> ASSIGNMENT
In the data below, rename "SmartSpace" to "Smart Space" and give all the lines back with nothing else changed. Leave out the pictures.
▬▬▬▬▬▬
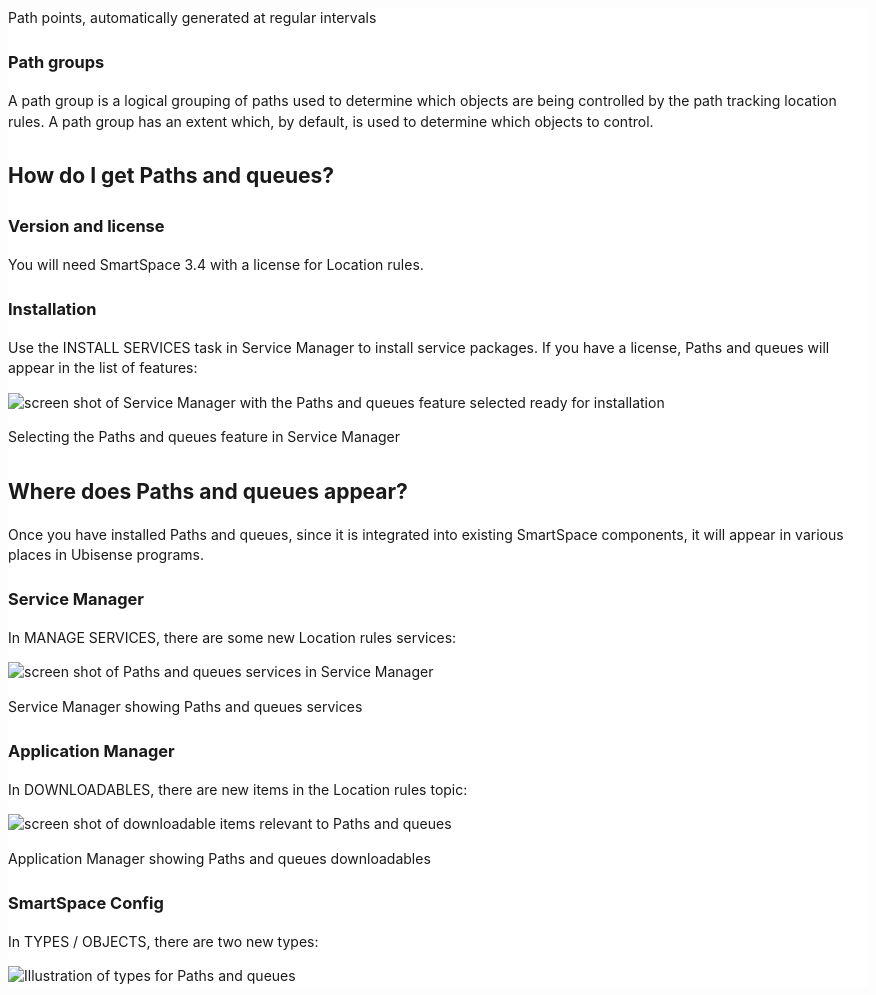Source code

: Path points, automatically generated at regular intervals

### Path groups

A path group is a logical grouping of paths used to determine which objects
are being controlled by the path tracking location rules. A path group has an
extent which, by default, is used to determine which objects to control.

## How do I get Paths and queues?

### Version and license

You will need SmartSpace 3.4 with a license for Location rules.

### Installation

Use the INSTALL SERVICES task in Service Manager to install service packages.
If you have a license, Paths and queues will appear in the list of features:

![screen shot of Service Manager with the Paths and queues feature selected
ready for installation](../../../images/3_5-overview-3_574x398.png)

Selecting the Paths and queues feature in Service Manager

## Where does Paths and queues appear?

Once you have installed Paths and queues, since it is integrated into existing
SmartSpace components, it will appear in various places in Ubisense programs.

### Service Manager

In MANAGE SERVICES, there are some new Location rules services:

![screen shot of Paths and queues services in Service
Manager](../../../images/3_5-overview-5_535x92.png)

Service Manager showing Paths and queues services

### Application Manager

In DOWNLOADABLES, there are new items in the Location rules topic:

![screen shot of downloadable items relevant to Paths and
queues](../../../images/3_5-overview-6_592x456.png)

Application Manager showing Paths and queues downloadables

### SmartSpace Config

In TYPES / OBJECTS, there are two new types:

![Illustration of types for Paths and
queues](../../../images/3_5-overview-7_624x256.png)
▬▬▬▬▬▬
> COMPLETED TASK
Source code

: Path points, automatically generated at regular intervals

### Path groups

A path group is a logical grouping of paths used to determine which objects
are being controlled by the path tracking location rules. A path group has an
extent which, by default, is used to determine which objects to control.

## How do I get Paths and queues?

### Version and license

You will need Smart Space 3.4 with a license for Location rules.

### Installation

Use the INSTALL SERVICES task in Service Manager to install service packages.
If you have a license, Paths and queues will appear in the list of features:

![screen shot of Service Manager with the Paths and queues feature selected
ready for installation](../../../images/3_5-overview-3_574x398.png)

Selecting the Paths and queues feature in Service Manager

## Where does Paths and queues appear?

Once you have installed Paths and queues, since it is integrated into existing
Smart Space components, it will appear in various places in Ubisense programs.

### Service Manager

In MANAGE SERVICES, there are some new Location rules services:

![screen shot of Paths and queues services in Service
Manager](../../../images/3_5-overview-5_535x92.png)

Service Manager showing Paths and queues services

### Application Manager

In DOWNLOADABLES, there are new items in the Location rules topic:

![screen shot of downloadable items relevant to Paths and
queues](../../../images/3_5-overview-6_592x456.png)

Application Manager showing Paths and queues downloadables

### Smart Space Config

In TYPES / OBJECTS, there are two new types:

![Illustration of types for Paths and
queues](../../../images/3_5-overview-7_624x256.png)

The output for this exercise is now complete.